Set problem: Continue the forum thread on checking whether a list is sorted in a C# unit test, starting right after its last sentence.

===== Provided text

I am doing some unit tests and I want to know if there's any way to test if a list is ordered by a property of the objects it contains.
Right now I am doing it this way but I don't like it, I want a better way. Can somebody help me please?
// (fill the list)
List<StudyFeedItem> studyFeeds =
Feeds.GetStudyFeeds(2120, DateTime.Today.AddDays(-200), 20);
StudyFeedItem previous = studyFeeds.First();
foreach (StudyFeedItem item in studyFeeds)
{
if (item != previous)
{
Assert.IsTrue(previous.Date > item.Date);
}
previous = item;
}
If you are using MSTest, you may want to take a look at CollectionAssert.AreEqual.
Enumerable.SequenceEqual may be another useful API to use in an assertion.
In both cases you should prepare a list that holds the expected list in the expected order, and then compare that list to the result.

==========
===== Dataset extract

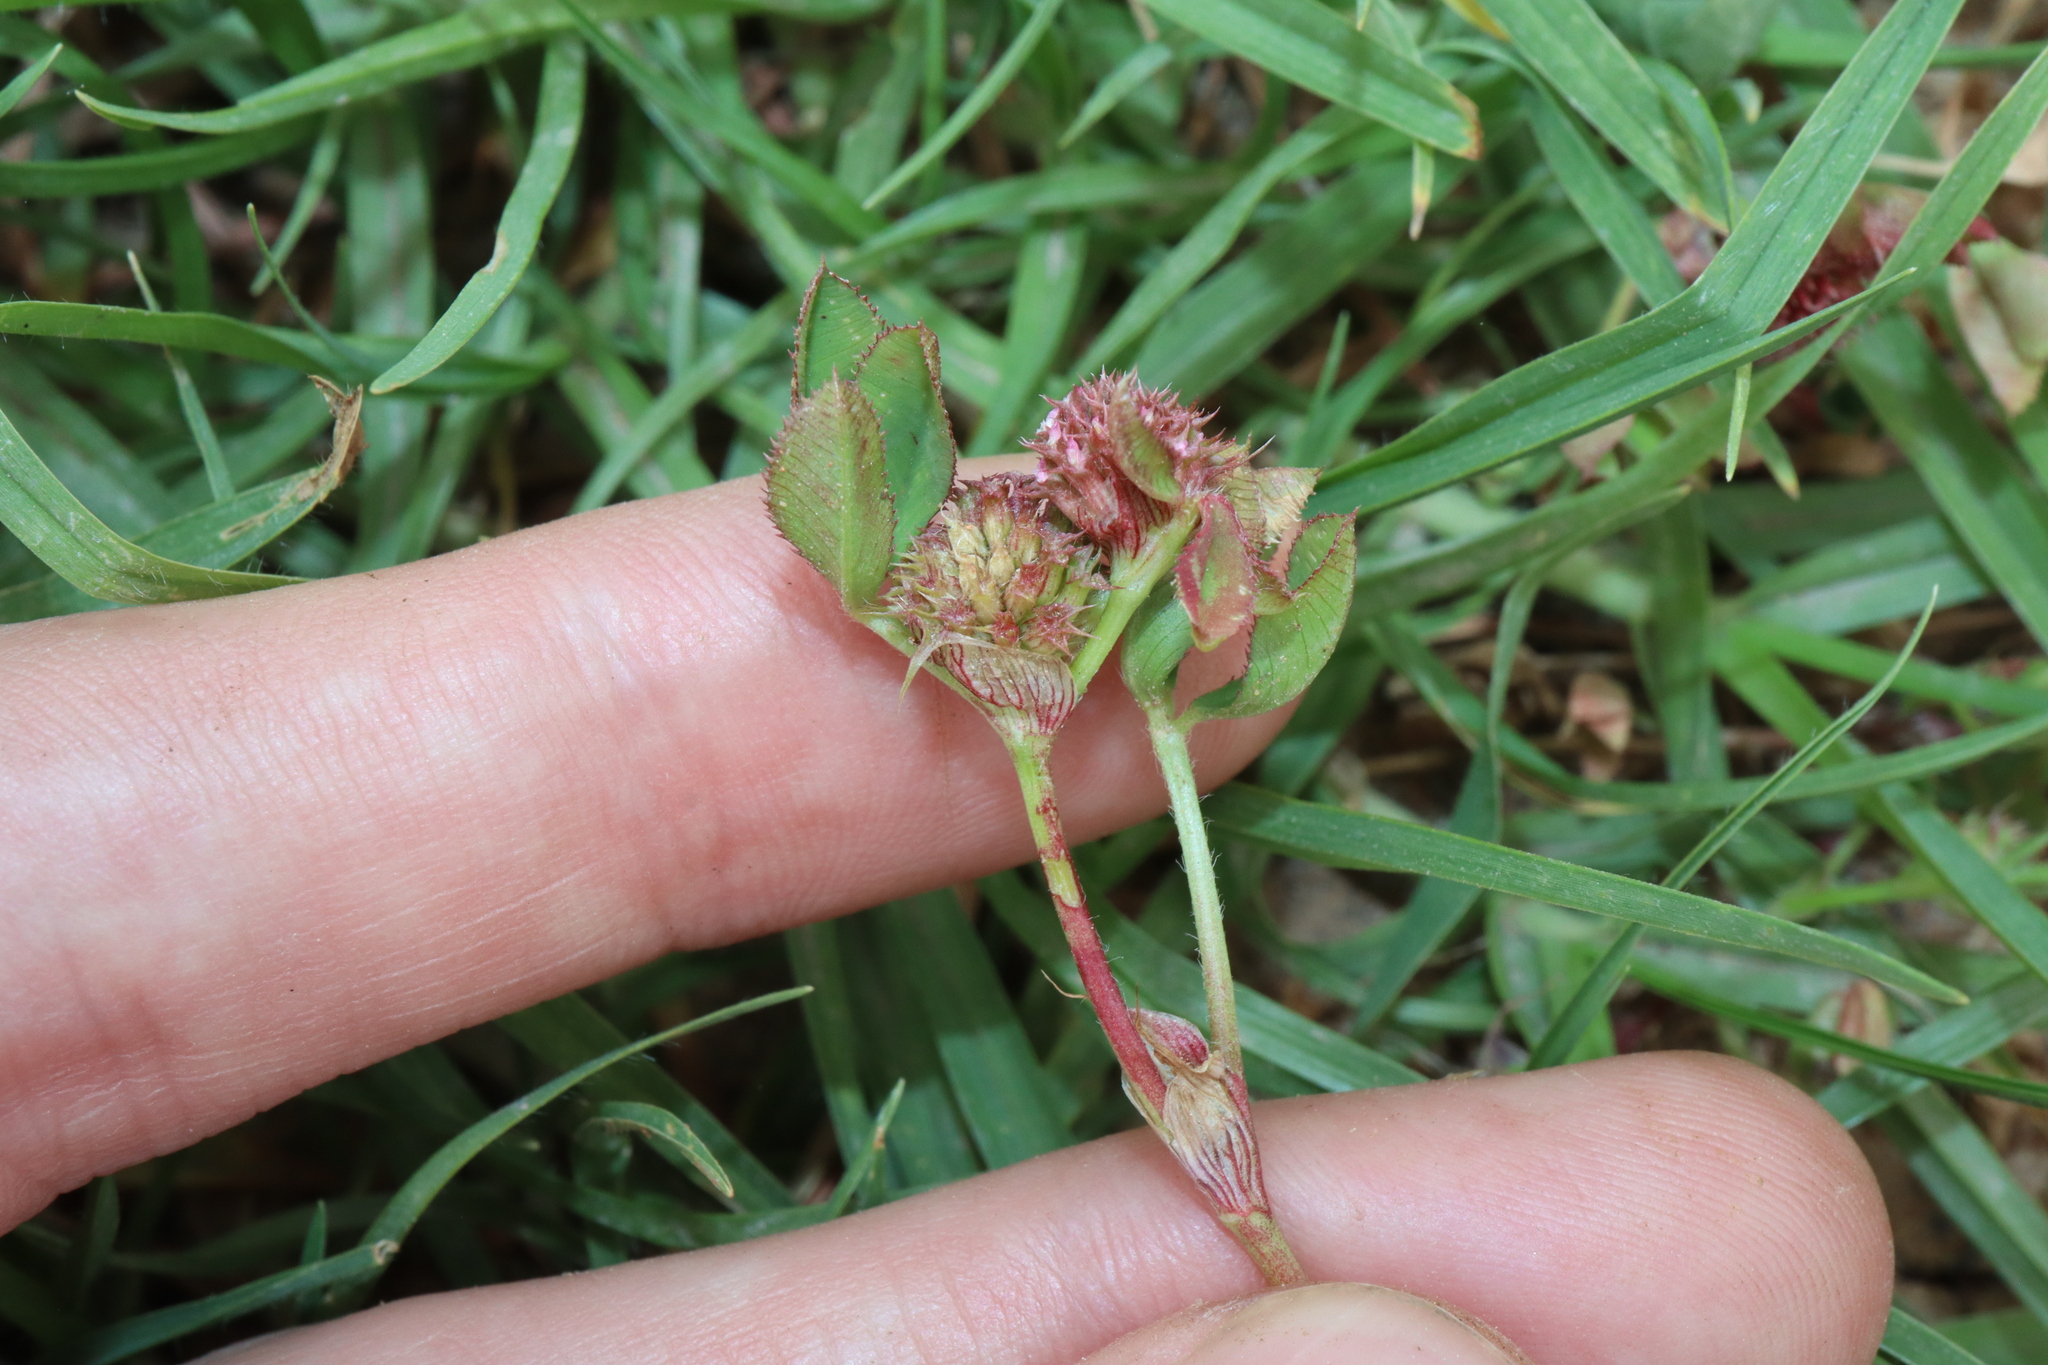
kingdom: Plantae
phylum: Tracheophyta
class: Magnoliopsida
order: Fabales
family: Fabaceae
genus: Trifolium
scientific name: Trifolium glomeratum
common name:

==========

Written response:
Here's an example:
var studyFeeds = Feeds.GetStudyFeeds(2120, DateTime.Today.AddDays(-200), 20);
var expectedList = studyFeeds.OrderByDescending(x => x.Date);
Assert.IsTrue(expectedList.SequenceEqual(studyFeeds));
A .NET 4.0 way would be to use the Enumerable.Zip method to zip the list with itself offset by one, which pairs each item with the subsequent item in the list. You can then check that the condition holds true for each pair, e.g.
var ordered = studyFeeds.Zip(studyFeeds.Skip(1), (a, b) => new { a, b })
.All(p => p.a.Date < p.b.Date);
If you're on an earlier version of the framework you can write your own Zip method without too much trouble, something like the following (argument validation and disposal of the enumerators if applicable is left to the reader):
public static IEnumerable<TResult> Zip<TFirst, TSecond, TResult>(
this IEnumerable<TFirst> first,
IEnumerable<TSecond> second,
Func<TFirst, TSecond, TResult> selector)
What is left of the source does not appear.